Chamber officials declined to say how much the organization paid toward the documentary. But filmmaker Brian Kelly said in an interview that the amount exceeded $100,000.
Kelly, who runs the Single Malt Media television documentary company, said that he came up with the idea of a film about lawsuit abuse several years ago but that it was a hard sell for regular television channels. The chamber eventually agreed to the concept while granting him full artistic control.
“This is something new and different,” Kelly said. “With the way cable and broadcast television has evolved, I think there’s a real chance this will become more common.”
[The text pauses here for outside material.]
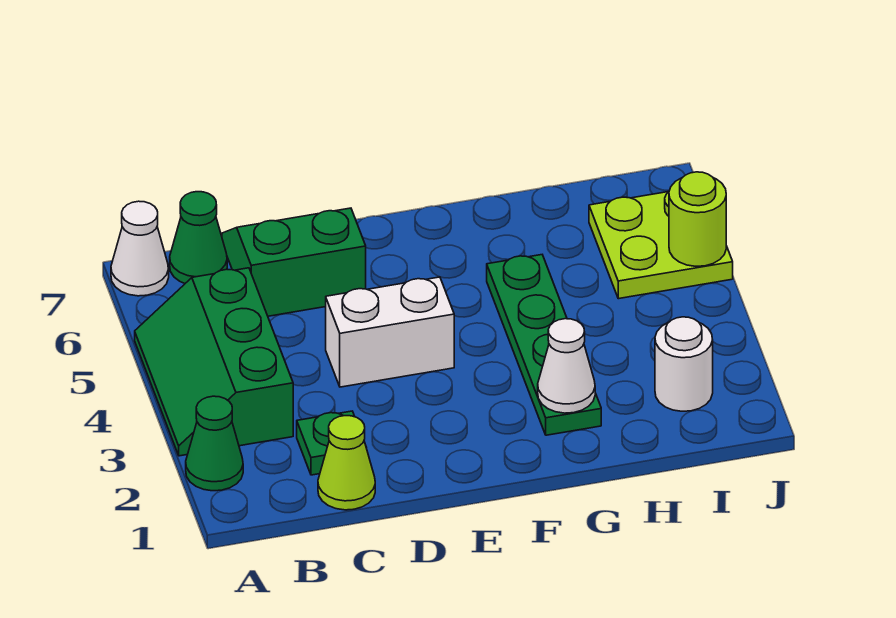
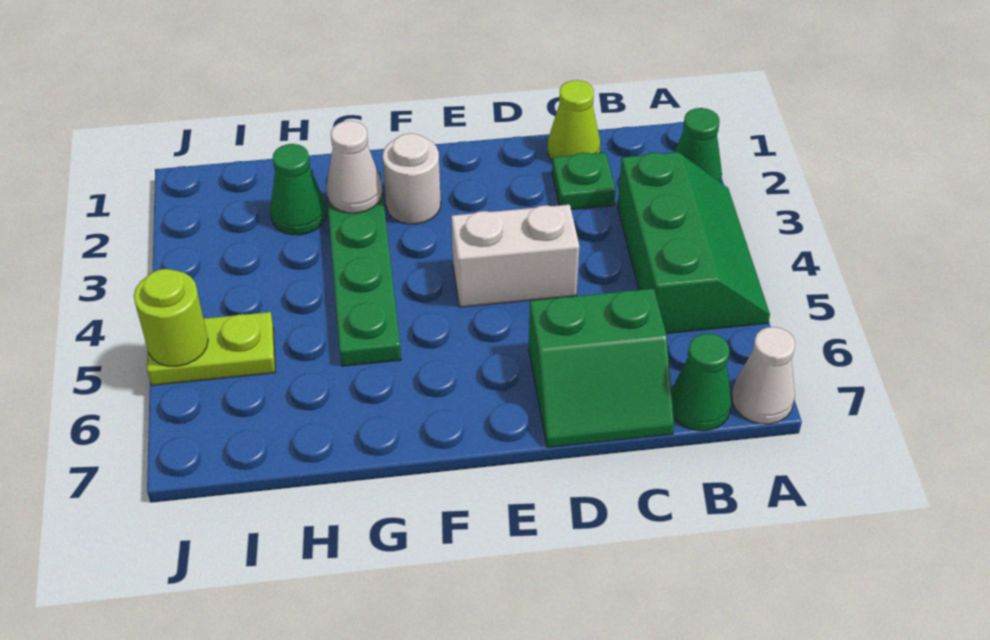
none -> green 1x1 cone [270,144,326,235]
white 1x1 round brick [655,317,713,411] -> white 1x1 round brick moved to [383,133,441,224]
lime 2x2 plate [589,192,733,299] -> lime 1x2 plate [147,312,276,385]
For movies that focus on the civil-justice system, the two films couldn’t be more different. According to the film’s Web site, “InJustice” provides “a shockingly candid look-under-the-hood of the American legal machine,” part of “an epic journey through the dark corridors of lawsuit scams and abuses” allegedly perpetrated by trial lawyers.
“Hot Coffee,” by contrast, bills itself as an expose of how corporate America has “used anecdotes, half-truths and sometimes out and out lies” to “put limits on people’s access to the court system.” The movie takes its name from an infamous lawsuit about spilled McDonald’s coffee that became the butt of jokes nationwide — but which filmmaker Susan Saladoff portrays as an egregious case of corporate negligence.
The American Association for Justice says it has no direct ties to the film. But Gary M. Paul, the group’s president, said the documentary provides a useful counterweight to pro-business propaganda.
“For years, incredibly well funded corporations and organizations like the U.S. Chamber have led a campaign to try to undermine the civil justice system,” Paul said in a statement. “ ‘Hot Coffee’ provides an incredible opportunity to debunk myths and educate people about these issues.”
It’s fair to say that “Hot Coffee” has gotten the better reviews. In addition to a warm reception at Sundance, reviewers have called it “a stunning debut” (The Washington Post), a “scalding takedown” (the Daily Beast) and “an eye-opening indictment” of big business (Variety).
The scattered reviews for “InJustice” have been mixed: The Above the Law legal blog compared it to an “infomercial,” while conservative magazine publisher Steve Forbes called it “riveting” and “fascinating.”
Perhaps not surprisingly, ChamberPost — the business group’s blog — liked it very much. “After more than two years in the making, the result is a truly compelling story,” a chamber official wrote.